# [AVAILABLE DATA]
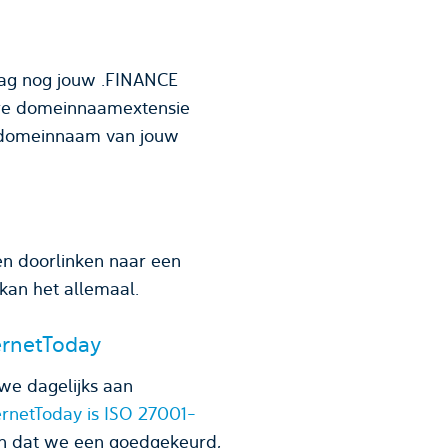
aag nog jouw .FINANCE
ere domeinnaamextensie
en domeinnaam van jouw
n doorlinken naar een
kan het allemaal.
ernetToday
we dagelijks aan
ernetToday is ISO 27001-
en dat we een goedgekeurd,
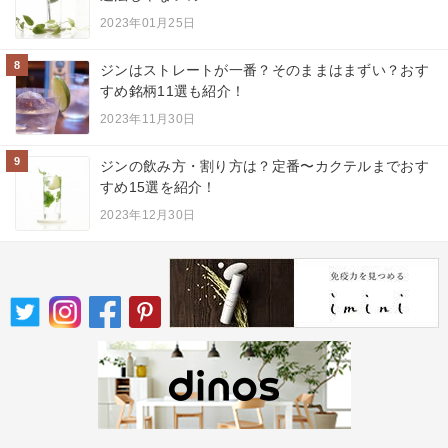
2023年01月25日
8
ジンはストレートが一番？そのままはまずい？おす
すめ銘柄11選も紹介！
2023年11月30日
9
ジンの飲み方・割り方は？定番〜カクテルまでおす
すめ15選を紹介！
2023年12月30日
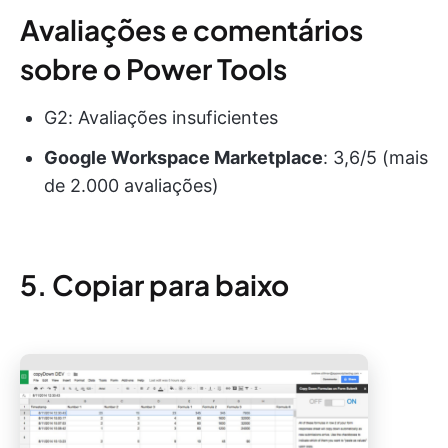
Avaliações e comentários
sobre o Power Tools
G2: Avaliações insuficientes
Google Workspace Marketplace
: 3,6/5 (mais
de 2.000 avaliações)
5. Copiar para baixo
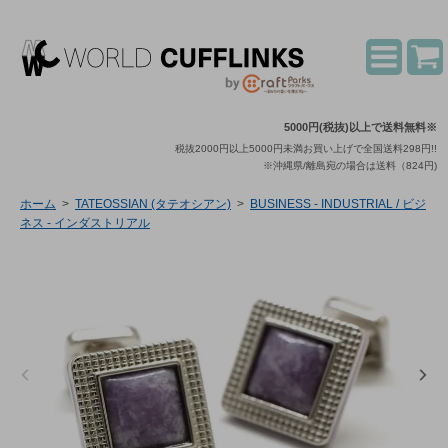
5000円(税抜)以上で送料無料※
税抜2000円以上5000円未満お買い上げで全国送料298円!!
※沖縄県/離島宛の場合は送料（824円)
ホーム
>
TATEOSSIAN (タテオシアン)
>
BUSINESS - INDUSTRIAL / ビジ
ネス - インダストリアル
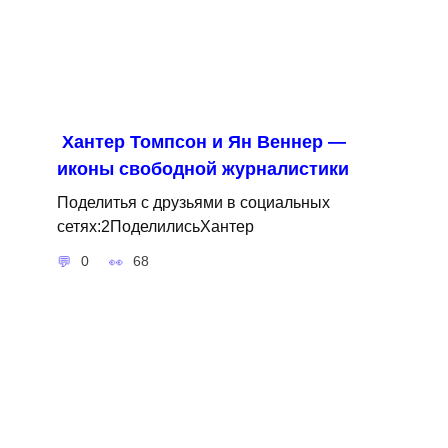
Хантер Томпсон и Ян Веннер —
иконы свободной журналистики
Поделитья с друзьями в социальных
сетях:2ПоделилисьХантер
0
68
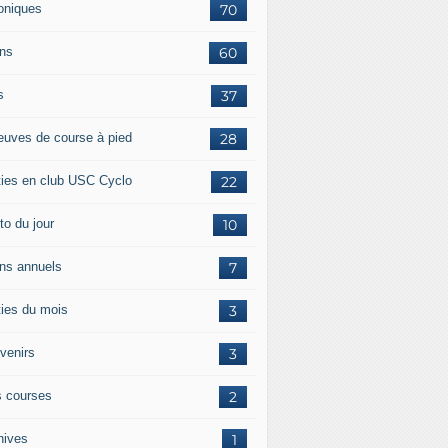
oniques
70
ans
60
s
37
euves de course à pied
28
ties en club USC Cyclo
22
to du jour
10
ans annuels
7
ties du mois
3
venirs
3
 courses
2
hives
1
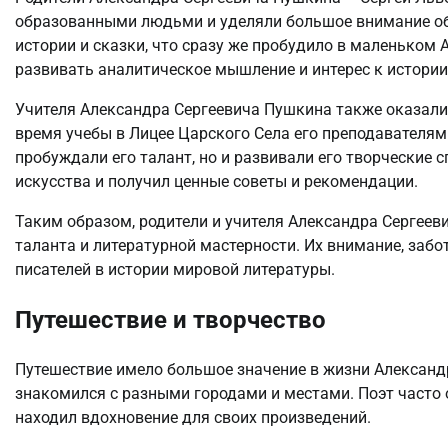
образованными людьми и уделяли большое внимание обр
истории и сказки, что сразу же пробудило в маленьком 
развивать аналитическое мышление и интерес к истории
Учителя Александра Сергеевича Пушкина также оказали 
время учебы в Лицее Царского Села его преподавателям
пробуждали его талант, но и развивали его творческие 
искусства и получил ценные советы и рекомендации.
Таким образом, родители и учителя Александра Сергее
таланта и литературной мастерности. Их внимание, заб
писателей в истории мировой литературы.
Путешествие и творчество
Путешествие имело большое значение в жизни Александр
знакомился с разными городами и местами. Поэт часто 
находил вдохновение для своих произведений.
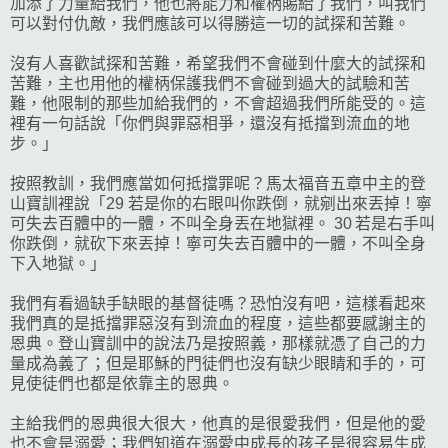
加添了力量給我們，他也將能力和權柄賜給了我們，叫我們
可以對付仇敵，我們應該可以得勝這一切的試探和苦難。
沒有人喜歡試探和苦難，希望我們不會碰到什麼大的試探和
苦難，主也用他的權柄保護我們不會碰到過大的試驗和苦
難，他限制的那些加給我們的，不會超過我們所能受的。這
裡有一句話說「你們與罪惡相爭，還沒有抵擋到流血的地
步。」
按照教訓，我們應當如何抵擋罪呢？馬太福音五章中主的登
山寶訓裡說「29 若是你的右眼叫你跌倒，就剜出來丟掉！寧
可失去百體中的一體，不叫全身丟在地獄裡。 30 若是右手叫
你跌倒，就砍下來丟掉！寧可失去百體中的一體，不叫全身
下入地獄。」
我們有看過缺手缺眼的基督徒嗎？恐怕沒有吧，這樣看起來
我們真的是抵擋罪惡沒有到流血的程度，這些都要感謝主的
恩典。登山寶訓中的說法乃是按照義，那樣就憑了自己的力
量成為義了；但是耶穌的門徒們也沒有缺少眼睛和手的，可
見使徒們也都是依靠主的恩典。
主給我們的恩典很大很大，他真的是很愛我們，但是他的愛
也不會是溺愛；我們知道在溺愛中成長的孩子是很容易生成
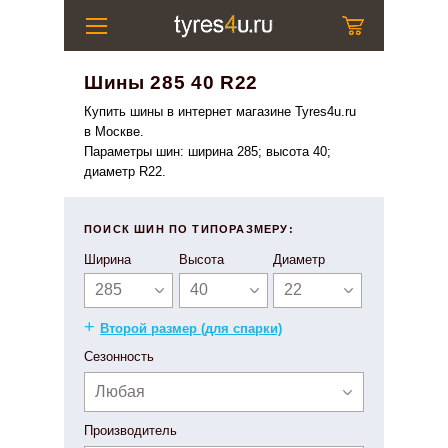
Шины 285 40 R22
Купить шины в интернет магазине Tyres4u.ru
в Москве.
Параметры шин: ширина 285; высота 40;
диаметр R22.
ПОИСК ШИН ПО ТИПОРАЗМЕРУ:
Ширина
Высота
Диаметр
285
40
22
+
Второй размер (для спарки)
Сезонность
Любая
Производитель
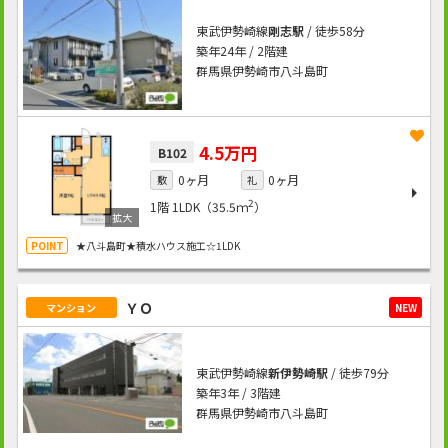
東武伊勢崎線
剛志駅
/ 徒歩58分
築年24年 / 2階建
群馬県伊勢崎市八斗島町
4.5万円
B102
0ヶ月
0ヶ月
敷
礼
2
1階
1LDK（35.5ｍ
）
★八斗島町★積水ハウス施工☆1LDK
ＹＯ
マンション
NEW
東武伊勢崎線
新伊勢崎駅
/ 徒歩79分
築年3年 / 3階建
群馬県伊勢崎市八斗島町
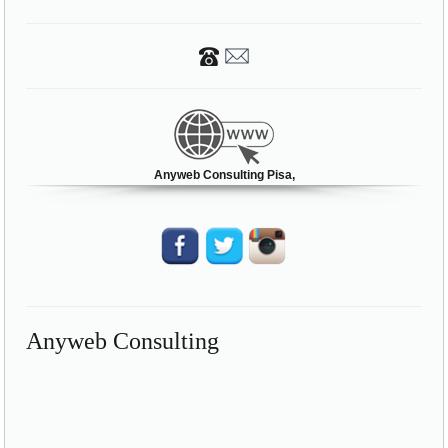
Anyweb Consulting Pisa,
Anyweb Consulting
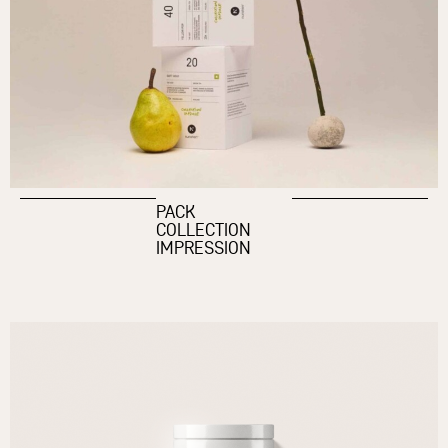
PACK
COLLECTION
IMPRESSION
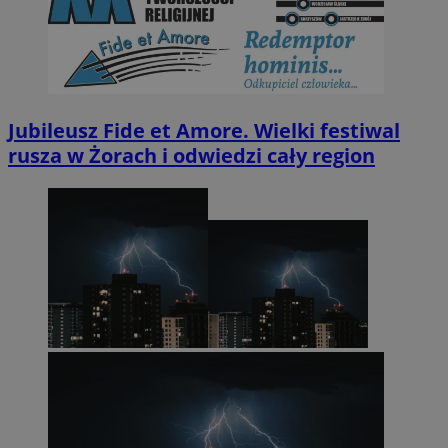
Jubileusz Fide et Amore. Wielki festiwal
rusza w Żorach i odwiedzi cały region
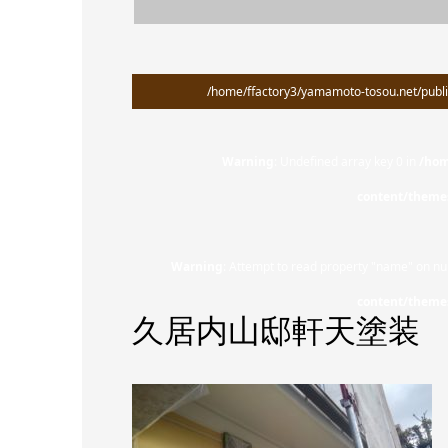
/home/ffactory3/yamamoto-tosou.net/publi
Warning
: Undefined array key 0 in
/hom
content/theme
Warning
: Attempt to read property "name" on nul
content/theme
久居内山邸軒天塗装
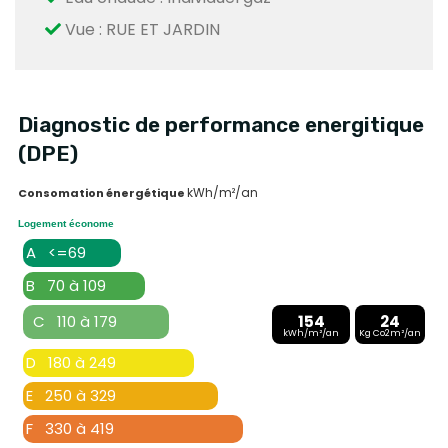
Vue : RUE ET JARDIN
Diagnostic de performance energitique
(DPE)
kWh/m²/an
Consomation énergétique
Logement économe
A <=69
B 70 à 109
C 110 à 179
154
24
kWh/m²/an
Kg Co2m²/an
D 180 à 249
E 250 à 329
F 330 à 419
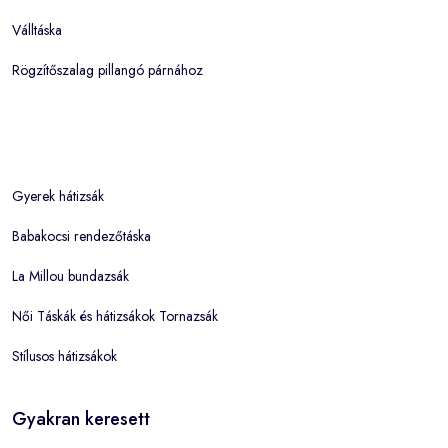
Válltáska
Rögzítőszalag pillangó párnához
Gyerek hátizsák
Babakocsi rendezőtáska
La Millou bundazsák
Női Táskák és hátizsákok Tornazsák
Stílusos hátizsákok
Gyakran keresett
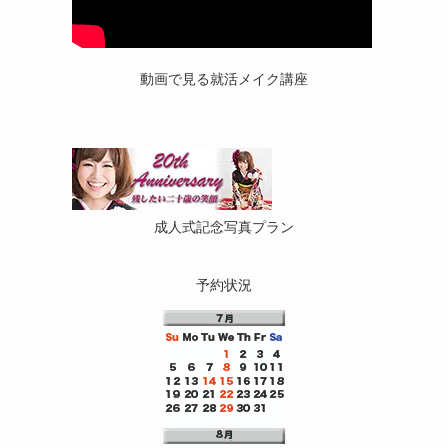
動画で見る就活メイク講座
。
成人式記念写真プラン
予約状況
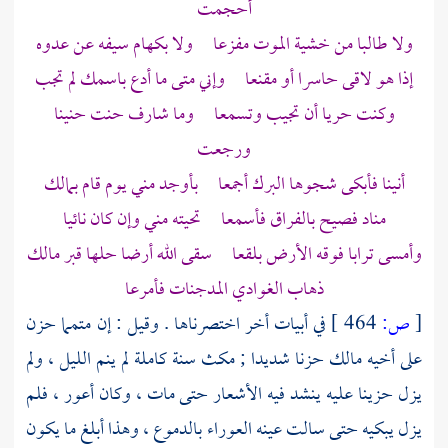
أحجمت
ولا طالبا من خشية الموت مفزعا ولا بكهام سيفه عن عدوه
إذا هو لاقى حاسرا أو مقنعا وإني متى ما أدع باسمك لم تجب
وكنت حريا أن تجيب وتسمعا وما شارف حنت حنينا
ورجعت
أنينا فأبكى شجوها البرك أجمعا بأوجد مني يوم قام بمالك
مناد فصيح بالفراق فأسمعا تحيته مني وإن كان نائيا
وأمسى ترابا فوقه الأرض بلقعا سقى الله أرضا حلها قبر مالك
ذهاب الغوادي المدجنات فأمرعا
[
ص:
464 ]
في أبيات أخر اختصرناها . وقيل : إن
متمما
حزن
على أخيه
مالك
حزنا شديدا ; مكث سنة كاملة لم ينم الليل ، ولم
يزل حزينا عليه ينشد فيه الأشعار حتى مات ، وكان أعور ، فلم
يزل يبكيه حتى سالت عينه العوراء بالدموع ، وهذا أبلغ ما يكون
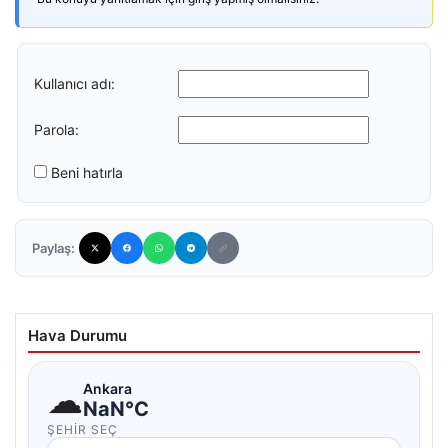
Kullanıcı adı:
Parola:
Beni hatırla
Paylaş:
Hava Durumu
☁
Ankara
NaN°C
ŞEHIR SEÇ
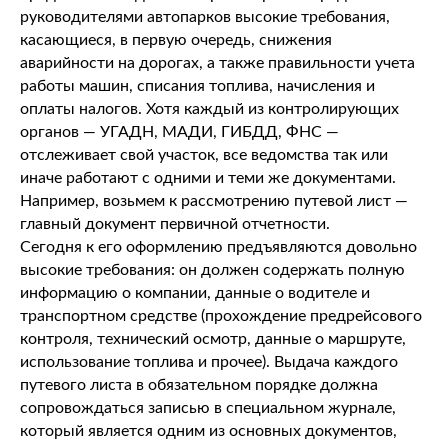
руководителями автопарков высокие требования,
касающиеся, в первую очередь, снижения
аварийности на дорогах, а также правильности учета
работы машин, списания топлива, начисления и
оплаты налогов. Хотя каждый из контролирующих
органов — УГАДН, МАДИ, ГИБДД, ФНС —
отслеживает свой участок, все ведомства так или
иначе работают с одними и теми же документами.
Например, возьмем к рассмотрению путевой лист —
главный документ первичной отчетности.
Сегодня к его оформлению предъявляются довольно
высокие требования: он должен содержать полную
информацию о компании, данные о водителе и
транспортном средстве (прохождение предрейсового
контроля, технический осмотр, данные о маршруте,
использование топлива и прочее). Выдача каждого
путевого листа в обязательном порядке должна
сопровождаться записью в специальном журнале,
который является одним из основных документов,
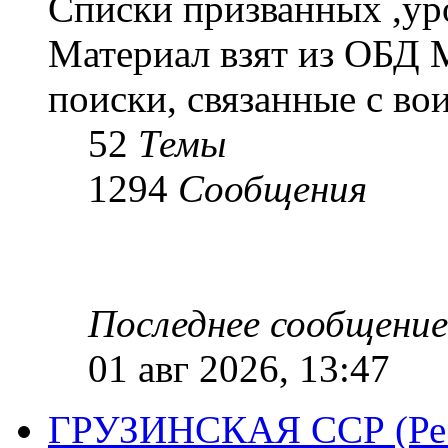
Списки призванных ,ур
Материал взят из ОБД 
поиски, связанные с во
52
Темы
1294
Сообщения
Последнее сообщение
01 авг 2026, 13:47
ГРУЗИНСКАЯ ССР (Респ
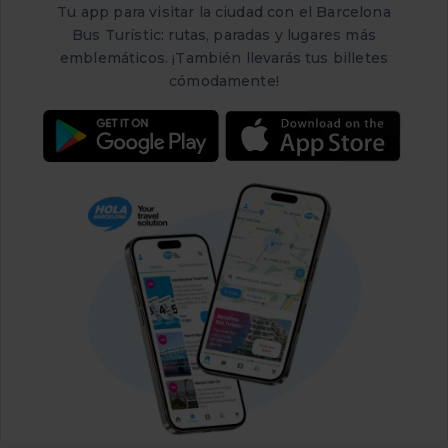
Tu app para visitar la ciudad con el Barcelona
Bus Turístic: rutas, paradas y lugares más
emblemáticos. ¡También llevarás tus billetes
cómodamente!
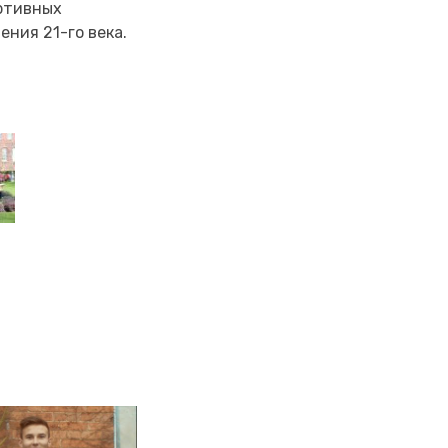
ртивных
ния 21-го века.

# [WORK INSTRUCTION]
Lay out every line of text from the records above as one numbered list, skipping blank lines and leaving the pictures out.

# [SOLUTION]
1. aag nog jouw .FINANCE
2. ere domeinnaamextensie
3. en domeinnaam van jouw
4. n doorlinken naar een
5. kan het allemaal.
6. ernetToday
7. we dagelijks aan
8. ernetToday is ISO 27001-
9. en dat we een goedgekeurd,
10. 2023年01月25日
11. 8
12. ジンはストレートが一番？そのままはまずい？おす
13. すめ銘柄11選も紹介！
14. 2023年11月30日
15. 9
16. ジンの飲み方・割り方は？定番〜カクテルまでおす
17. すめ15選を紹介！
18. 2023年12月30日
19. Avaliações e comentários
20. sobre o Power Tools
21. G2: Avaliações insuficientes
22. Google Workspace Marketplace
23. : 3,6/5 (mais
24. de 2.000 avaliações)
25. 5. Copiar para baixo
26. 5000円(税抜)以上で送料無料※
27. 税抜2000円以上5000円未満お買い上げで全国送料298円!!
28. ※沖縄県/離島宛の場合は送料（824円)
29. ホーム
30. >
31. TATEOSSIAN (タテオシアン)
32. >
33. BUSINESS - INDUSTRIAL / ビジ
34. ネス - インダストリアル
35. Хантер Томпсон и Ян Веннер —
36. иконы свободной журналистики
37. Поделитья с друзьями в социальных
38. сетях:2ПоделилисьХантер
39. 0
40. 68
41. oniques
42. 70
43. ans
44. 60
45. s
46. 37
47. euves de course à pied
48. 28
49. ties en club USC Cyclo
50. 22
51. to du jour
52. 10
53. ans annuels
54. 7
55. ties du mois
56. 3
57. venirs
58. 3
59.  courses
60. 2
61. hives
62. 1
63. образованными людьми и уделяли большое внимание обр
64. истории и сказки, что сразу же пробудило в маленьком 
65. развивать аналитическое мышление и интерес к истории
66. Учителя Александра Сергеевича Пушкина также оказали 
67. время учебы в Лицее Царского Села его преподавателям
68. пробуждали его талант, но и развивали его творческие 
69. искусства и получил ценные советы и рекомендации.
70. Таким образом, родители и учителя Александра Сергее
71. таланта и литературной мастерности. Их внимание, заб
72. писателей в истории мировой литературы.
73. Путешествие и творчество
74. Путешествие имело большое значение в жизни Александр
75. знакомился с разными городами и местами. Поэт часто 
76. находил вдохновение для своих произведений.
77. 加添了力量給我們，他也將能力和權柄賜給了我們，叫我們
78. 可以對付仇敵，我們應該可以得勝這一切的試探和苦難。
79. 沒有人喜歡試探和苦難，希望我們不會碰到什麼大的試探和
80. 苦難，主也用他的權柄保護我們不會碰到過大的試驗和苦
81. 難，他限制的那些加給我們的，不會超過我們所能受的。這
82. 裡有一句話說「你們與罪惡相爭，還沒有抵擋到流血的地
83. 步。」
84. 按照教訓，我們應當如何抵擋罪呢？馬太福音五章中主的登
85. 山寶訓裡說「29 若是你的右眼叫你跌倒，就剜出來丟掉！寧
86. 可失去百體中的一體，不叫全身丟在地獄裡。 30 若是右手叫
87. 你跌倒，就砍下來丟掉！寧可失去百體中的一體，不叫全身
88. 下入地獄。」
89. 我們有看過缺手缺眼的基督徒嗎？恐怕沒有吧，這樣看起來
90. 我們真的是抵擋罪惡沒有到流血的程度，這些都要感謝主的
91. 恩典。登山寶訓中的說法乃是按照義，那樣就憑了自己的力
92. 量成為義了；但是耶穌的門徒們也沒有缺少眼睛和手的，可
93. 見使徒們也都是依靠主的恩典。
94. 主給我們的恩典很大很大，他真的是很愛我們，但是他的愛
95. 也不會是溺愛；我們知道在溺愛中成長的孩子是很容易生成
96. Шины 285 40 R22
97. Купить шины в интернет магазине Tyres4u.ru
98. в Москве.
99. Параметры шин: ширина 285; высота 40;
100. диаметр R22.
101. ПОИСК ШИН ПО ТИПОРАЗМЕРУ:
102. Ширина
103. Высота
104. Диаметр
105. 285
106. 40
107. 22
108. +
109. Второй размер (для спарки)
110. Сезонность
111. Любая
112. Производитель
113. 東武伊勢崎線
114. 剛志駅
115. / 徒歩58分
116. 築年24年 / 2階建
117. 群馬県伊勢崎市八斗島町
118. 4.5万円
119. B102
120. 0ヶ月
121. 0ヶ月
122. 敷
123. 礼
124. 2
125. 1階
126. 1LDK（35.5ｍ
127. ）
128. ★八斗島町★積水ハウス施工☆1LDK
129. ＹＯ
130. マンション
131. NEW
132. 東武伊勢崎線
133. 新伊勢崎駅
134. / 徒歩79分
135. 築年3年 / 3階建
136. 群馬県伊勢崎市八斗島町
137. Anyweb Consulting Pisa,
138. Anyweb Consulting
139. PACK
140. COLLECTION
141. IMPRESSION
142. Jubileusz Fide et Amore. Wielki festiwal
143. rusza w Żorach i odwiedzi cały region
144. /home/ffactory3/yamamoto-tosou.net/publi
145. Warning
146. : Undefined array key 0 in
147. /hom
148. content/theme
149. Warning
150. : Attempt to read property "name" on nul
151. content/theme
152. 久居内山邸軒天塗装
153. Vue : RUE ET JARDIN
154. Diagnostic de performance energitique
155. (DPE)
156. kWh/m²/an
157. Consomation énergétique
158. Logement économe
159. A <=69
160. B 70 à 109
161. C 110 à 179
162. 154
163. 24
164. kWh/m²/an
165. Kg Co2m²/an
166. D 180 à 249
167. E 250 à 329
168. F 330 à 419
169. Válltáska
170. Rögzítőszalag pillangó párnához
171. Gyerek hátizsák
172. Babakocsi rendezőtáska
173. La Millou bundazsák
174. Női Táskák és hátizsákok Tornazsák
175. Stílusos hátizsákok
176. Gyakran keresett
177. 動画で見る就活メイク講座
178. 。
179. 成人式記念写真プラン
180. 予約状況
181. أحجمت
182. ولا طالبا من خشية الموت مفزعا ولا بكهام سيفه عن عدوه
183. إذا هو لاقى حاسرا أو مقنعا وإني متى ما أدع باسمك لم تجب
184. وكنت حريا أن تجيب وتسمعا وما شارف حنت حنينا
185. ورجعت
186. أنينا فأبكى شجوها البرك أجمعا بأوجد مني يوم قام بمالك
187. مناد فصيح بالفراق فأسمعا تحيته مني وإن كان نائيا
188. وأمسى ترابا فوقه الأرض بلقعا سقى الله أرضا حلها قبر مالك
189. ذهاب الغوادي المدجنات فأمرعا
190. [
191. ص:
192. 464 ]
193. في أبيات أخر اختصرناها . وقيل : إن
194. متمما
195. حزن
196. على أخيه
197. مالك
198. حزنا شديدا ; مكث سنة كاملة لم ينم الليل ، ولم
199. يزل حزينا عليه ينشد فيه الأشعار حتى مات ، وكان أعور ، فلم
200. يزل يبكيه حتى سالت عينه العوراء بالدموع ، وهذا أبلغ ما يكون
201. Kullanıcı adı:
202. Parola:
203. Beni hatırla
204. Paylaş:
205. Hava Durumu
206. ☁
207. Ankara
208. NaN°C
209. ŞEHIR SEÇ
210. руководителями автопарков высокие требования,
211. касающиеся, в первую очередь, снижения
212. аварийности на дорогах, а также правильности учета
213. работы машин, списания топлива, начисления и
214. оплаты налогов. Хотя каждый из контролирующих
215. органов — УГАДН, МАДИ, ГИБДД, ФНС —
216. отслеживает свой участок, все ведомства так или
217. иначе работают с одними и теми же документами.
218. Например, возьмем к рассмотрению путевой лист —
219. главный документ первичной отчетности.
220. Сегодня к его оформлению предъявляются довольно
221. высокие требования: он должен содержать полную
222. информацию о компании, данные о водителе и
223. транспортном средстве (прохождение предрейсового
224. контроля, технический осмотр, данные о маршруте,
225. использование топлива и прочее). Выдача каждого
226. путевого листа в обязательном порядке должна
227. сопровождаться записью в специальном журнале,
228. который является одним из основных документов,
229. Списки призванных ,ур
230. Материал взят из ОБД 
231. поиски, связанные с во
232. 52
233. Темы
234. 1294
235. Сообщения
236. Последнее сообщение
237. 01 авг 2026, 13:47
238. ГРУЗИНСКАЯ ССР (Респ
239. Tu app para visitar la ciudad con el Barcelona
240. Bus Turístic: rutas, paradas y lugares más
241. emblemáticos. ¡También llevarás tus billetes
242. cómodamente!
243. ртивных
244. ния 21-го века.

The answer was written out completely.